==== Input for this task ====

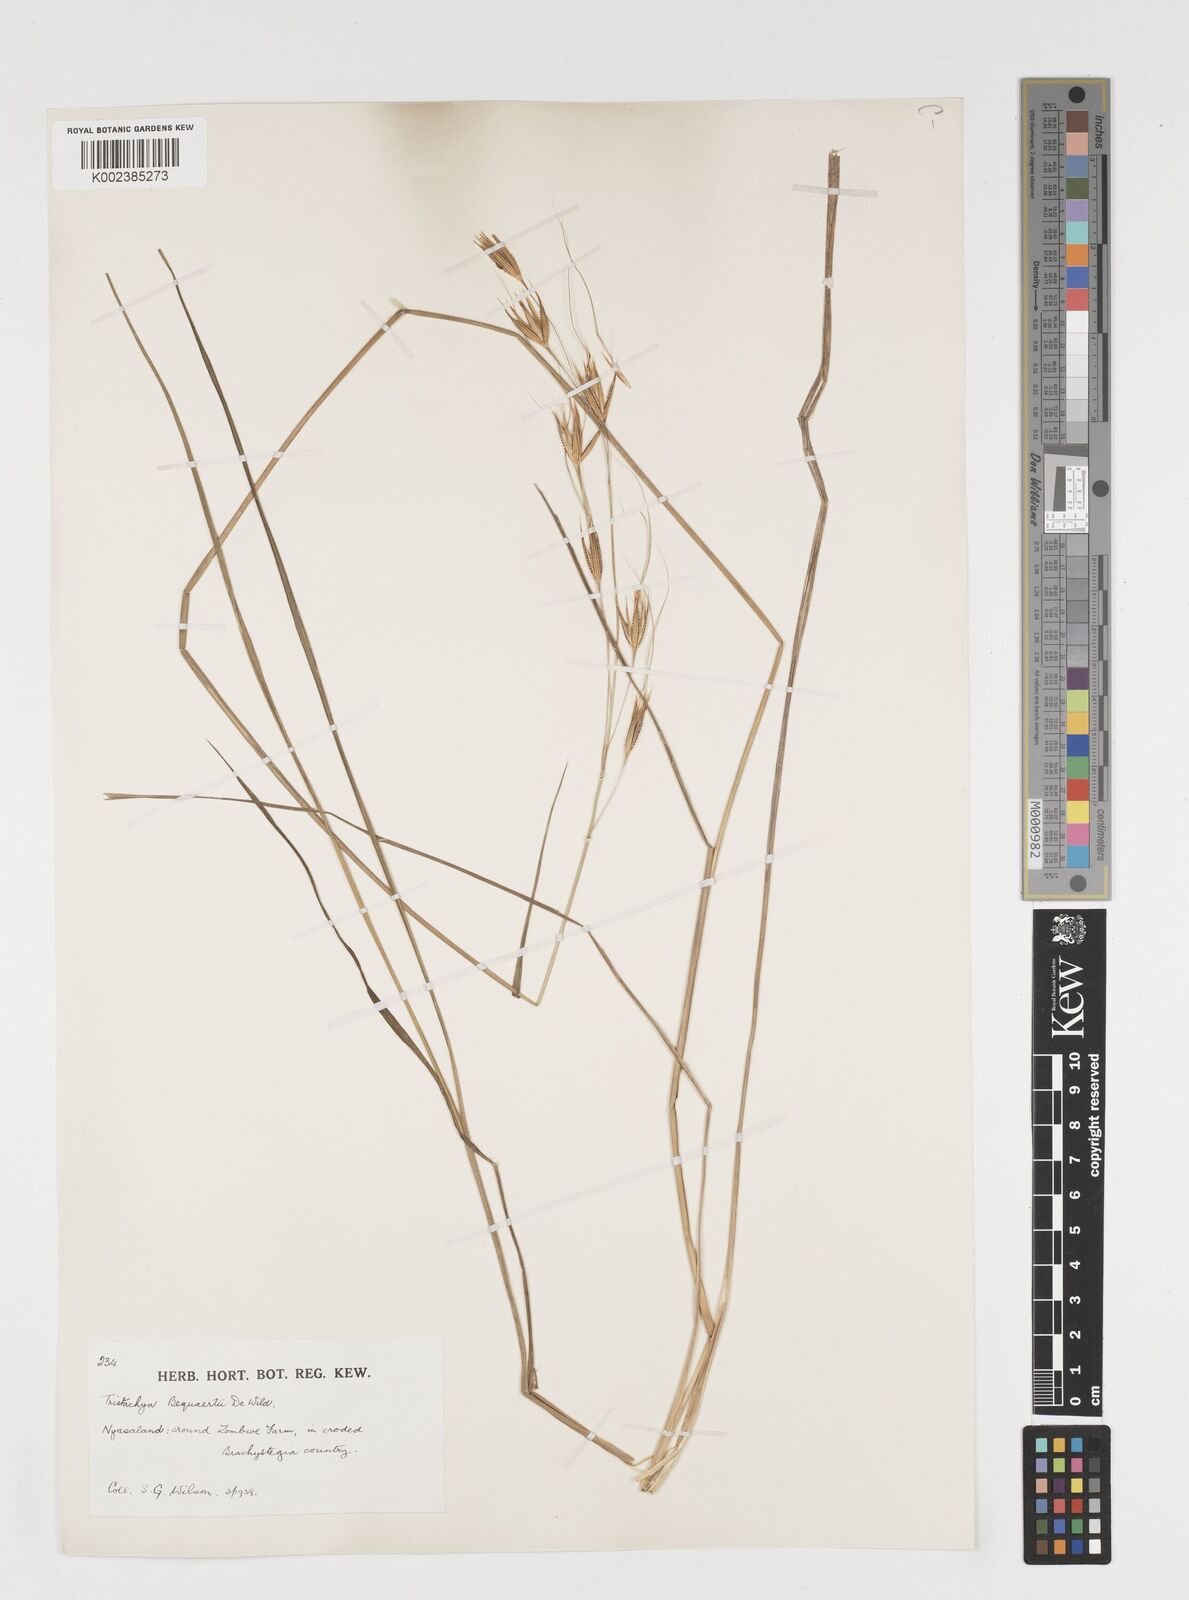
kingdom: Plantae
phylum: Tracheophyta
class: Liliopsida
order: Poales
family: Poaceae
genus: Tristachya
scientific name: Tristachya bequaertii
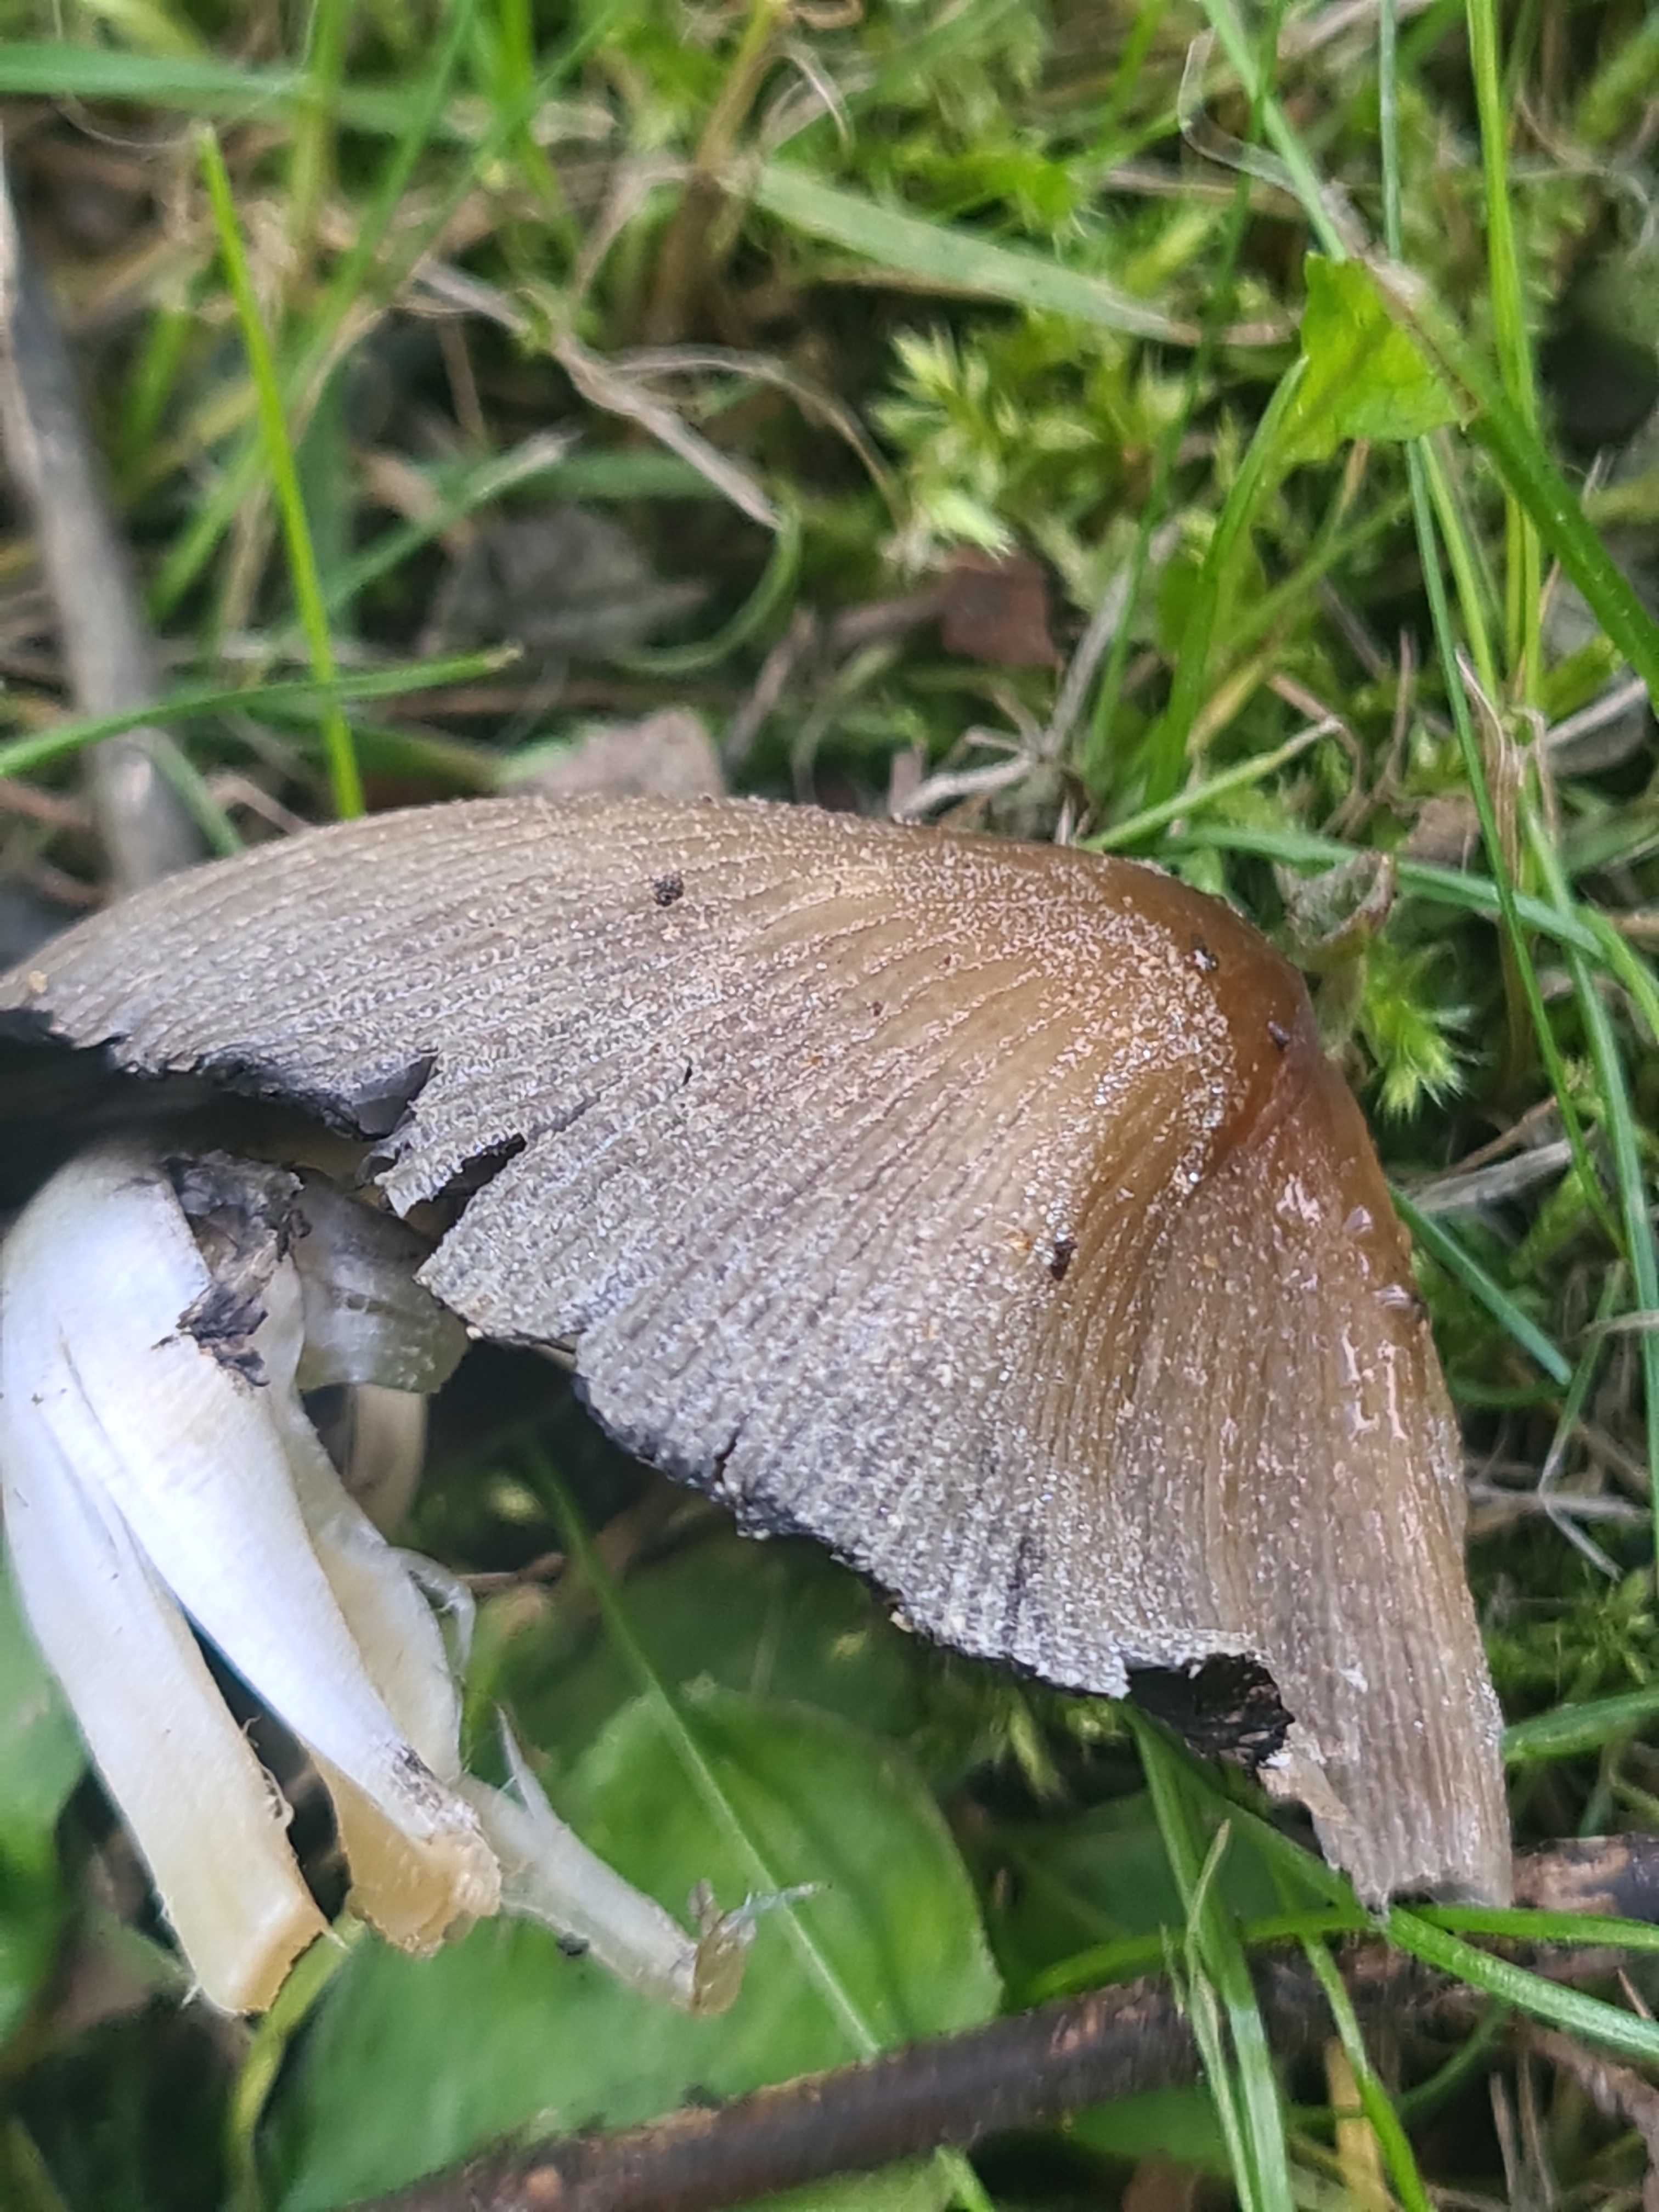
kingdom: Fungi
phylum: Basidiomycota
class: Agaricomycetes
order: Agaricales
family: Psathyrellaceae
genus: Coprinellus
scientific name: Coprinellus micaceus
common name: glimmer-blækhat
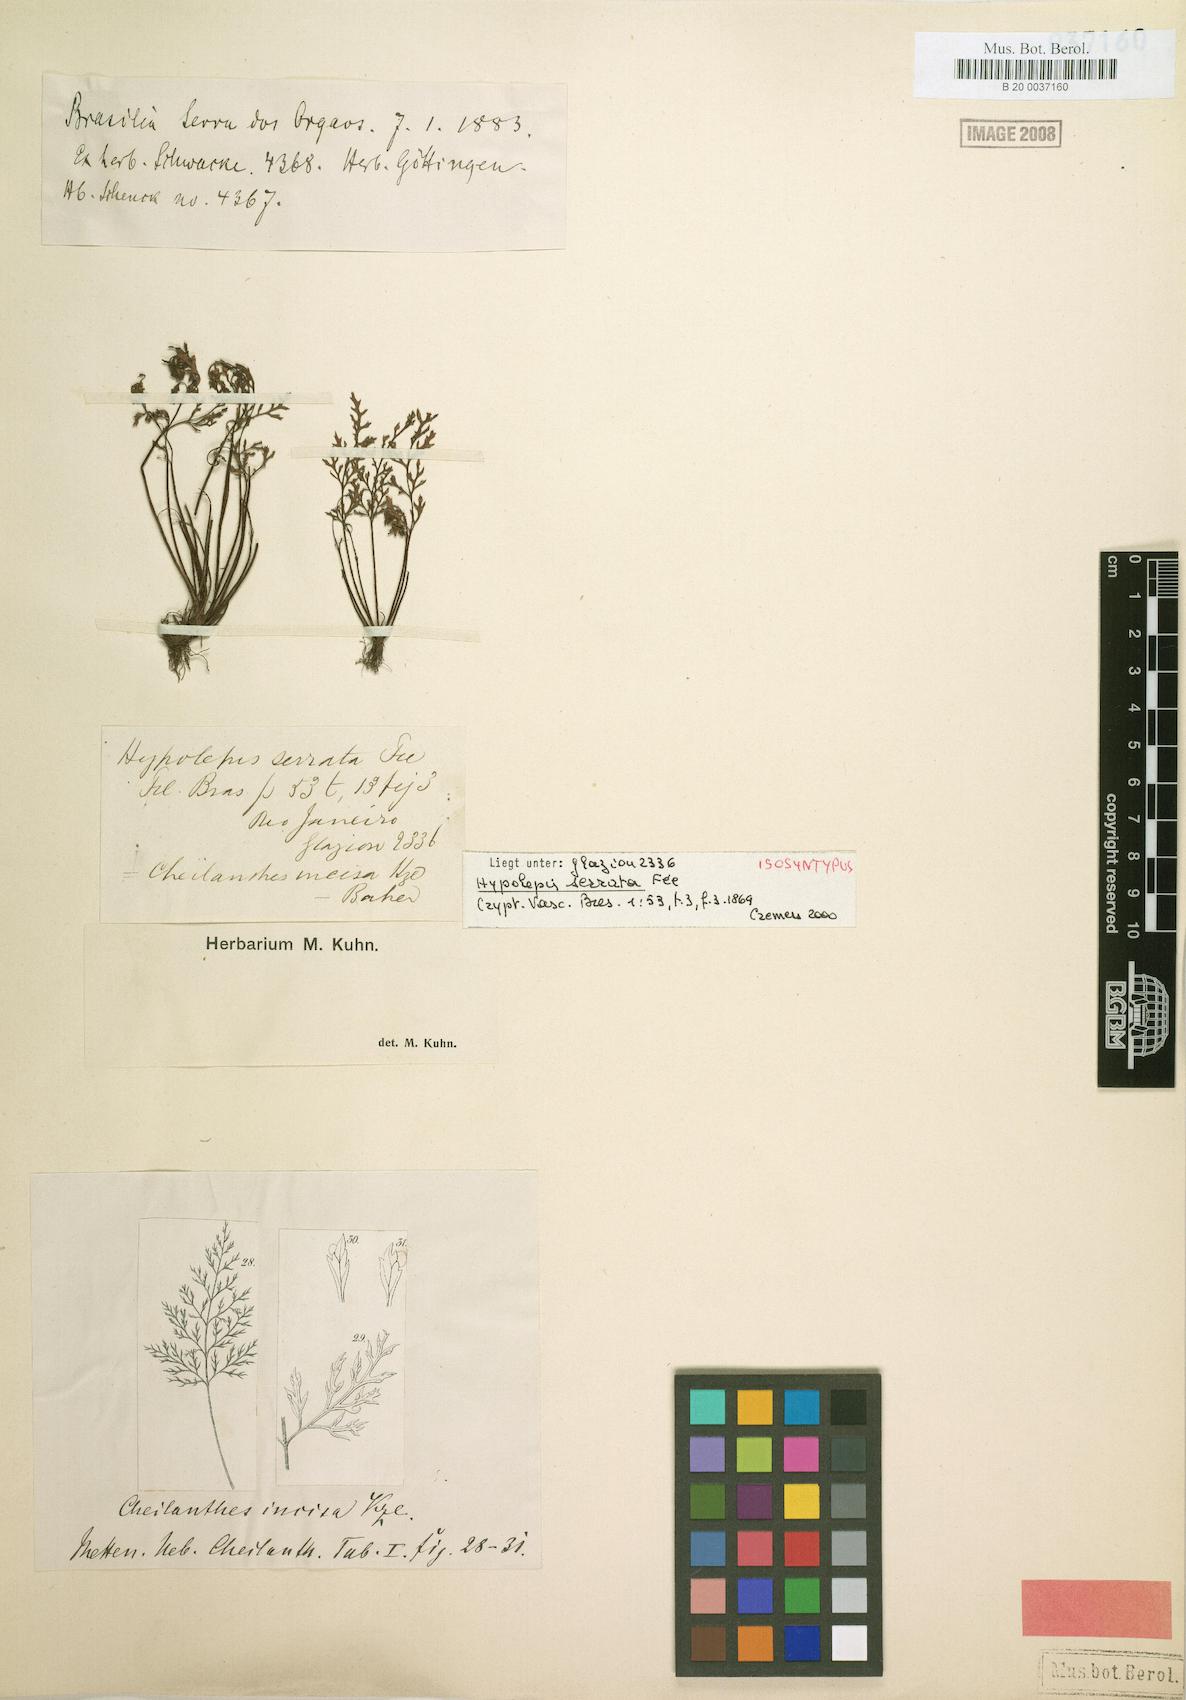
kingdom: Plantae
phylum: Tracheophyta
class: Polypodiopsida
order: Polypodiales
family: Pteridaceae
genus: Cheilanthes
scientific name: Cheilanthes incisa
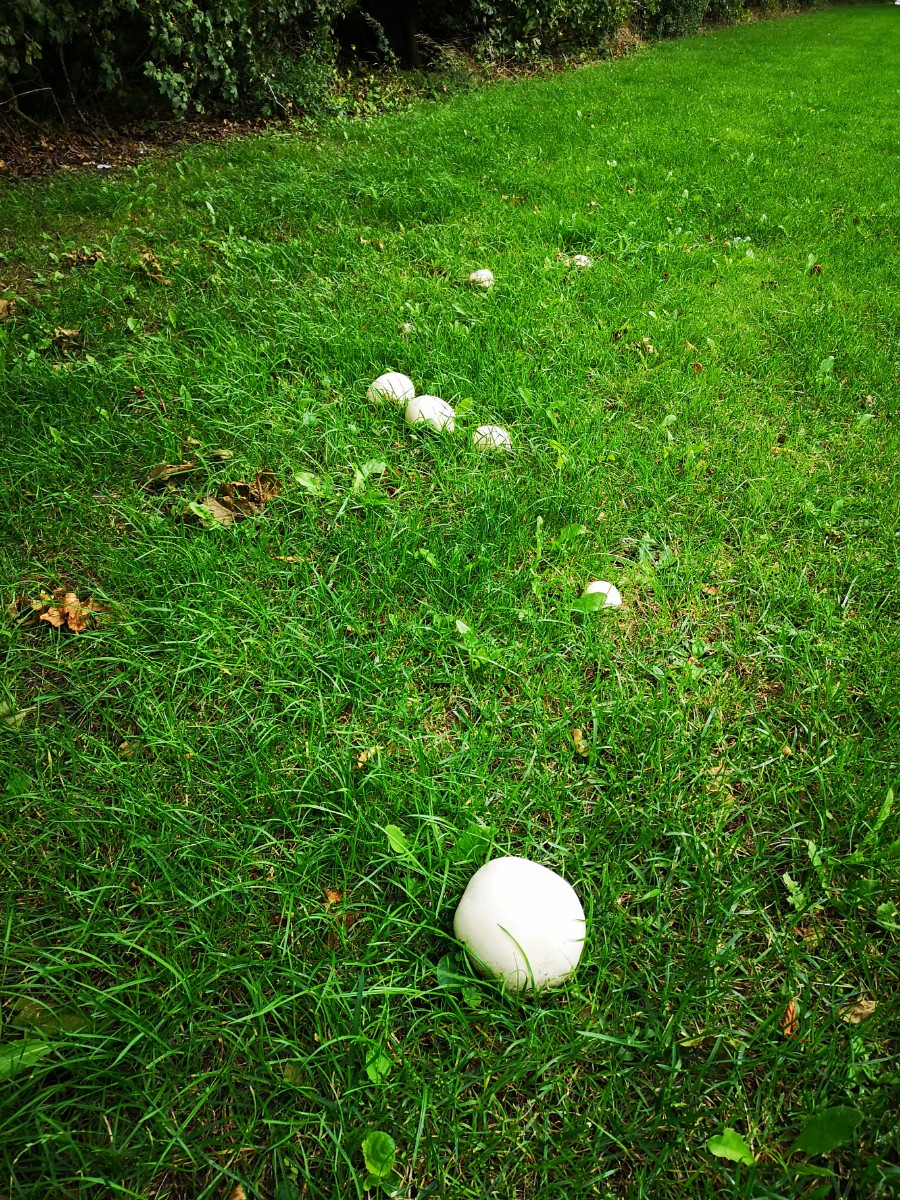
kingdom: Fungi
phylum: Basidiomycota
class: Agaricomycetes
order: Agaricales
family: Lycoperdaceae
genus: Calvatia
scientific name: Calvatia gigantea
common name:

====

Problem to solve: Extract every naming line from all of the material above, copying each one word for word and in order. Leave the picture markers out.

Solution to this task:
kingdom: Plantae
phylum: Tracheophyta
class: Liliopsida
order: Poales
family: Poaceae
genus: Tristachya
scientific name: Tristachya bequaertii
kingdom: Fungi
phylum: Basidiomycota
class: Agaricomycetes
order: Agaricales
family: Psathyrellaceae
genus: Coprinellus
scientific name: Coprinellus micaceus
common name: glimmer-blækhat
kingdom: Plantae
phylum: Tracheophyta
class: Polypodiopsida
order: Polypodiales
family: Pteridaceae
genus: Cheilanthes
scientific name: Cheilanthes incisa
kingdom: Fungi
phylum: Basidiomycota
class: Agaricomycetes
order: Agaricales
family: Lycoperdaceae
genus: Calvatia
scientific name: Calvatia gigantea
common name:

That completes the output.